| Extracto de la fuente |
┄┄┄┄┄┄┄┄┄┄┄┄┄┄┄┄┄┄┄┄

Una democracia inmadura con la discapacidad
Pensamos que nuestra democracia por el mero hecho de alcanzar los cuarenta es suficientemente madura y no caemos en la cuenta de que el Parlamento en numerosas ocasiones se asemeja más a un patio de colegio a la hora del recreo que el lugar idóneo en el que nuestros representantes políticos elegidos democráticamente defienden su labor de diputados y diputadas en sus respectivos escaños con el único afán de proteger nuestros derechos.
La excelsa modernización de nuestra sociedad según balances oficiales servidos a la opinión pública, nos define como una sociedad moderna, aparentemente fuerte y con un sentido de la solidaridad y el orgullo por estar entre los líderes mundiales con relación a la discapacidad que me indigna tanto como ofende. Las barreras arquitectónicas, la movilidad en el transporte público, los obstáculos en las vías públicas, la falta de accesibilidad a los organismos, la carencia de medios audio visuales en los hospitales o salas de urgencia y el enfoque interesado en ciertos momentos que lanzan empresas punteras con el único interés de aparentar empatía para con el colectivo de discapacitados son una muestra más de que nos queda mucho por hacer para sacar pecho en nuestras conclusiones.
La tasa de actividad de las personas con discapacidad de la Comunidad de Madrid se dispara desde 2014 según datos pregonados por la Administración. El 43,6% de los adultos en edad de trabajar de este colectivo participa en el mercado laboral. Un balance extraordinario de eficiencia por parte del gobierno autónomo del que, sin embargo, disiento notablemente y me atrevo a diferir del mismo con libertad, sin escatimar para ello fundamentos que me otorgan la razón a mi pesar.
No sé de dónde salen las estadísticas que afirman tan rotundamente una cifra a todas luces exagerada si vemos la marginación salarial de este colectivo, idealizado como trabajadores y trabajadoras concienzudas en sus cometidos laborales a cambio de un sueldo más que significativamente inferior en relación a un trabajador excluido del colectivo reseñado. Del mismo modo que las oportunidades para demostrar la valía de la que son portadores es ínfimo, atribuible tan solo a una pírrica excepcionalidad de algún empresario o la aportación desinteresada de pequeñas asociaciones privadas.

┄┄┄┄┄┄┄┄┄┄┄┄┄┄┄┄┄┄┄┄

| Registros proporcionados |
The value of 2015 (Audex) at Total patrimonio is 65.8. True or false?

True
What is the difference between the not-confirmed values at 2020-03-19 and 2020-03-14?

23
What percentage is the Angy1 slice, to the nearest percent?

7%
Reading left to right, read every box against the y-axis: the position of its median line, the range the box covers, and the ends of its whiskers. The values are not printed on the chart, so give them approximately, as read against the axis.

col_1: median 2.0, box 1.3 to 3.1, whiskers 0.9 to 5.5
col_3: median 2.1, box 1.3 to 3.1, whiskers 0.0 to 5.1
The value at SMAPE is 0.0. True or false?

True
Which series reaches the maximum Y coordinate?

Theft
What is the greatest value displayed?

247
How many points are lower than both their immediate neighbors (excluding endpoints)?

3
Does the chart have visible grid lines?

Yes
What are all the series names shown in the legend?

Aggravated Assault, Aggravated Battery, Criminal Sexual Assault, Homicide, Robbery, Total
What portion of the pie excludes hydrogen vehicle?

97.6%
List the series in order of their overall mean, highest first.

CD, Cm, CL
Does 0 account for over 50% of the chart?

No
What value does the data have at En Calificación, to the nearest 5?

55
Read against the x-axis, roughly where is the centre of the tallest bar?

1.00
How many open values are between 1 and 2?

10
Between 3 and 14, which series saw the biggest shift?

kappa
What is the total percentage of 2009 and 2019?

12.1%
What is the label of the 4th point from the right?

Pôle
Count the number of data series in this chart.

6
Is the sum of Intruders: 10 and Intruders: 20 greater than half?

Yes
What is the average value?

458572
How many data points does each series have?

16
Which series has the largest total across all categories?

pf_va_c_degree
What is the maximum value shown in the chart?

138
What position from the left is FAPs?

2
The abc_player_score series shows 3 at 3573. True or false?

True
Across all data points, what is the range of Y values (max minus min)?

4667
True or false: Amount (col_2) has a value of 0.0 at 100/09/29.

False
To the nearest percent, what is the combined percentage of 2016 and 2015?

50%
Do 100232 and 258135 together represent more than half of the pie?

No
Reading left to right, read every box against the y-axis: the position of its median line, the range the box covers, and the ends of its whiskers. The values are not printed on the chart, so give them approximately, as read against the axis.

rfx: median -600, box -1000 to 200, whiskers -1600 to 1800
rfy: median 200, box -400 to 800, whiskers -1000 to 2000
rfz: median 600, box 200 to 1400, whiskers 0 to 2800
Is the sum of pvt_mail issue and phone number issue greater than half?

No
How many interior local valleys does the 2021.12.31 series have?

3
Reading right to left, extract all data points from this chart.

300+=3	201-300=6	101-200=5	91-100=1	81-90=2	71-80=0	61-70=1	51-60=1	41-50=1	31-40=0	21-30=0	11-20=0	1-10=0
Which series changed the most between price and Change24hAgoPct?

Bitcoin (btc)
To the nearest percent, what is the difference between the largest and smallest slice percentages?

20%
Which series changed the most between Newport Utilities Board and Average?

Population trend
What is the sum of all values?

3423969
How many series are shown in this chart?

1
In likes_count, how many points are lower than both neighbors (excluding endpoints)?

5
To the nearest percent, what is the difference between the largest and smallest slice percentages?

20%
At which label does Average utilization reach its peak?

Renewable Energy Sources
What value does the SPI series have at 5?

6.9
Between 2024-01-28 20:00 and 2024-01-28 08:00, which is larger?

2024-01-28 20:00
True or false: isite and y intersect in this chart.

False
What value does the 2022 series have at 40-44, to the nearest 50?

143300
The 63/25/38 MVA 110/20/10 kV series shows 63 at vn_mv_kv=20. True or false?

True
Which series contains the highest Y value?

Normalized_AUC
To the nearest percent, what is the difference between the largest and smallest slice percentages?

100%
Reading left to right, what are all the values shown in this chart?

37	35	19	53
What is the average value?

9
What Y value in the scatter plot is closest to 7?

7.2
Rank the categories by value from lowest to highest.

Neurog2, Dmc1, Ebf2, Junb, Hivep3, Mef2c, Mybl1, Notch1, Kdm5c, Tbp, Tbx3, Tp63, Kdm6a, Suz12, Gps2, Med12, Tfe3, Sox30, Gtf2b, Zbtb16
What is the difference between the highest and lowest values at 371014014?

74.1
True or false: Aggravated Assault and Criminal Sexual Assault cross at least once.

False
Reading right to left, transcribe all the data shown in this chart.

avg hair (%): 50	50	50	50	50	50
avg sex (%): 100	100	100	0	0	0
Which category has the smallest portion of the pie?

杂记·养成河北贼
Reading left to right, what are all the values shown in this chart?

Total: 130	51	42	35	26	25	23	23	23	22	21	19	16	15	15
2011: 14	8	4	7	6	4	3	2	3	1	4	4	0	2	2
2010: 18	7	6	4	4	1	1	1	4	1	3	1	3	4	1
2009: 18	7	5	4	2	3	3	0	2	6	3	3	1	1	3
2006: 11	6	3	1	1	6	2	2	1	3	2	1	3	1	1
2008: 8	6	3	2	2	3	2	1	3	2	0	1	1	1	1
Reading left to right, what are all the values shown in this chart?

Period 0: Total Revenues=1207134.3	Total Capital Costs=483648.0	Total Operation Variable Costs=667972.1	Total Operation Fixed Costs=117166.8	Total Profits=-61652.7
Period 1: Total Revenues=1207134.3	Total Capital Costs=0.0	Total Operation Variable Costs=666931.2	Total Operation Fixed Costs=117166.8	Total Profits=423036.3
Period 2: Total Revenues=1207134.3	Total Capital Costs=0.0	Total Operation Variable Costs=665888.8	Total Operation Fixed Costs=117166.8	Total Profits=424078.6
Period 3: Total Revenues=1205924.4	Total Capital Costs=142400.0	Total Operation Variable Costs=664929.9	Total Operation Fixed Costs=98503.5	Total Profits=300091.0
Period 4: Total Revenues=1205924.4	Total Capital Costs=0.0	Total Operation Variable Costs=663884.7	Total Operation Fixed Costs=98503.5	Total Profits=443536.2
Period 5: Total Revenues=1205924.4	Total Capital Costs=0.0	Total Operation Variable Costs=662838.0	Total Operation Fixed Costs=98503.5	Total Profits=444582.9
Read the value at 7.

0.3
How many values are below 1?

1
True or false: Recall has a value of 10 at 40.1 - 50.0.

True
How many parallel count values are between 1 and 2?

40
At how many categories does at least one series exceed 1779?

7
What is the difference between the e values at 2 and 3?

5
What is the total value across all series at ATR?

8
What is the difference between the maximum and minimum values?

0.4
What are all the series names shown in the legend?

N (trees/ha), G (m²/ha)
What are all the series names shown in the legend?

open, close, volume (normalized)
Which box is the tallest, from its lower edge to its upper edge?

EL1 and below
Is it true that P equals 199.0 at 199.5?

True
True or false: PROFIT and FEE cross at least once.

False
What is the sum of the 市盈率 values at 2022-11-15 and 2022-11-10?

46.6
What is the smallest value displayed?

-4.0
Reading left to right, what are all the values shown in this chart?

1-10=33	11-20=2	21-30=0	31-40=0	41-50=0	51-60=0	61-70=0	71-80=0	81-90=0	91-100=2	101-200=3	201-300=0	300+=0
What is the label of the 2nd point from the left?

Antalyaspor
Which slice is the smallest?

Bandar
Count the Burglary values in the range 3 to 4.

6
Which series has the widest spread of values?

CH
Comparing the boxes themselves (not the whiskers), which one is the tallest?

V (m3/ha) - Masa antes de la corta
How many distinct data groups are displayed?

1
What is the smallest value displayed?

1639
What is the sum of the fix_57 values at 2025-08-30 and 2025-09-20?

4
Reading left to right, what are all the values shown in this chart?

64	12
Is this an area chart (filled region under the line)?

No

┄┄┄┄┄┄┄┄┄┄┄┄┄┄┄┄┄┄┄┄

| Tarea asignada 1 |
Indique si cada afirmación coincide con el texto sobre la discapacidad, respondiendo sí o no y citando literalmente las palabras del texto que lo deciden. (a) El 43,6% de los adultos en edad de trabajar con discapacidad de la Comunidad de Madrid participa en el mercado laboral. (b) Quien escribe se muestra de acuerdo con el balance de eficiencia del gobierno autónomo. (c) La tasa de actividad de las personas con discapacidad de la Comunidad de Madrid se dispara desde 2010.
| Tarea asignada 2 |
Copie el pasaje del texto sobre la discapacidad desde "Una democracia inmadura" hasta "proteger nuestros derechos.".

| Solución del problema 1 |
(a) Sí: «El 43,6% de los adultos en edad de trabajar de este colectivo participa en el mercado laboral».
(b) No: «del que, sin embargo, disiento notablemente».
(c) No: «se dispara desde 2014».

| Solución del problema 2 |
Una democracia inmadura con la discapacidad
Pensamos que nuestra democracia por el mero hecho de alcanzar los cuarenta es suficientemente madura y no caemos en la cuenta de que el Parlamento en numerosas ocasiones se asemeja más a un patio de colegio a la hora del recreo que el lugar idóneo en el que nuestros representantes políticos elegidos democráticamente defienden su labor de diputados y diputadas en sus respectivos escaños con el único afán de proteger nuestros derechos.